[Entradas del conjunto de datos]
+ + + +
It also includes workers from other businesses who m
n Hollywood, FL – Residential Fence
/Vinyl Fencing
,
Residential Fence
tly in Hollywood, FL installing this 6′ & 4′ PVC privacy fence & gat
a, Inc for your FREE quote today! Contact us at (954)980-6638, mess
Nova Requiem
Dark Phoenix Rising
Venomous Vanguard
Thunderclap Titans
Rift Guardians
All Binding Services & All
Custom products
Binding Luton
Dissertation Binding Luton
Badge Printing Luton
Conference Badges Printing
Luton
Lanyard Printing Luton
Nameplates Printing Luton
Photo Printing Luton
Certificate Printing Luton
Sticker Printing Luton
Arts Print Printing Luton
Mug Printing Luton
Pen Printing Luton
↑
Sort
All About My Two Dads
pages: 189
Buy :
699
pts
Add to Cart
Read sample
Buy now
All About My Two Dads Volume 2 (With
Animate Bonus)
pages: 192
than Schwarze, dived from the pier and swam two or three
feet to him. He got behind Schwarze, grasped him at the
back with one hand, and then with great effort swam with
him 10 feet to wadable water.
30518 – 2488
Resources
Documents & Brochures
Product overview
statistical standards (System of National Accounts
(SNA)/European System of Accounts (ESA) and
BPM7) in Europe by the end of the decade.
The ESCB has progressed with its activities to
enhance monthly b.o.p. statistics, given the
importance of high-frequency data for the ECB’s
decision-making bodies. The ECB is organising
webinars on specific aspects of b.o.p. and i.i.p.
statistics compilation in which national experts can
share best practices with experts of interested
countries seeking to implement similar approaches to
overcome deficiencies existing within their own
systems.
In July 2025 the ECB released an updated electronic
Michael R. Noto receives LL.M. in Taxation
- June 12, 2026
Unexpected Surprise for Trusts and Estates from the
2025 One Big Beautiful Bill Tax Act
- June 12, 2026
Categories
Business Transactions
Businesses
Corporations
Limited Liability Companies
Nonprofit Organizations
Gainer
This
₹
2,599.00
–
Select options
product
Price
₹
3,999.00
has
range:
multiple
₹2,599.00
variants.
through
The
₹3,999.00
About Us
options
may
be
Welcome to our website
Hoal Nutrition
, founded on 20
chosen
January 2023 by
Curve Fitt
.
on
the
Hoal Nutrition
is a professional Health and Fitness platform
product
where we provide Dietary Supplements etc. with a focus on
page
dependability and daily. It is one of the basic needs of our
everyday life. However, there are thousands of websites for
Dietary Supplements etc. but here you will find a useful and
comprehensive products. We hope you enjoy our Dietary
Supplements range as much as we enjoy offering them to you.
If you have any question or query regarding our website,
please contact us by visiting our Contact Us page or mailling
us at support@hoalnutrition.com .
+ + + +
### Objetivo del ejercicio
Vuelve a escribir todas las líneas de los datos tal cual aparecen, sin cambiar nada.

### Resultado de la tarea
It also includes workers from other businesses who m
n Hollywood, FL – Residential Fence
/Vinyl Fencing
,
Residential Fence
tly in Hollywood, FL installing this 6′ & 4′ PVC privacy fence & gat
a, Inc for your FREE quote today! Contact us at (954)980-6638, mess
Nova Requiem
Dark Phoenix Rising
Venomous Vanguard
Thunderclap Titans
Rift Guardians
All Binding Services & All
Custom products
Binding Luton
Dissertation Binding Luton
Badge Printing Luton
Conference Badges Printing
Luton
Lanyard Printing Luton
Nameplates Printing Luton
Photo Printing Luton
Certificate Printing Luton
Sticker Printing Luton
Arts Print Printing Luton
Mug Printing Luton
Pen Printing Luton
↑
Sort
All About My Two Dads
pages: 189
Buy :
699
pts
Add to Cart
Read sample
Buy now
All About My Two Dads Volume 2 (With
Animate Bonus)
pages: 192
than Schwarze, dived from the pier and swam two or three
feet to him. He got behind Schwarze, grasped him at the
back with one hand, and then with great effort swam with
him 10 feet to wadable water.
30518 – 2488
Resources
Documents & Brochures
Product overview
statistical standards (System of National Accounts
(SNA)/European System of Accounts (ESA) and
BPM7) in Europe by the end of the decade.
The ESCB has progressed with its activities to
enhance monthly b.o.p. statistics, given the
importance of high-frequency data for the ECB’s
decision-making bodies. The ECB is organising
webinars on specific aspects of b.o.p. and i.i.p.
statistics compilation in which national experts can
share best practices with experts of interested
countries seeking to implement similar approaches to
overcome deficiencies existing within their own
systems.
In July 2025 the ECB released an updated electronic
Michael R. Noto receives LL.M. in Taxation
- June 12, 2026
Unexpected Surprise for Trusts and Estates from the
2025 One Big Beautiful Bill Tax Act
- June 12, 2026
Categories
Business Transactions
Businesses
Corporations
Limited Liability Companies
Nonprofit Organizations
Gainer
This
₹
2,599.00
–
Select options
product
Price
₹
3,999.00
has
range:
multiple
₹2,599.00
variants.
through
The
₹3,999.00
About Us
options
may
be
Welcome to our website
Hoal Nutrition
, founded on 20
chosen
January 2023 by
Curve Fitt
.
on
the
Hoal Nutrition
is a professional Health and Fitness platform
product
where we provide Dietary Supplements etc. with a focus on
page
dependability and daily. It is one of the basic needs of our
everyday life. However, there are thousands of websites for
Dietary Supplements etc. but here you will find a useful and
comprehensive products. We hope you enjoy our Dietary
Supplements range as much as we enjoy offering them to you.
If you have any question or query regarding our website,
please contact us by visiting our Contact Us page or mailling
us at support@hoalnutrition.com .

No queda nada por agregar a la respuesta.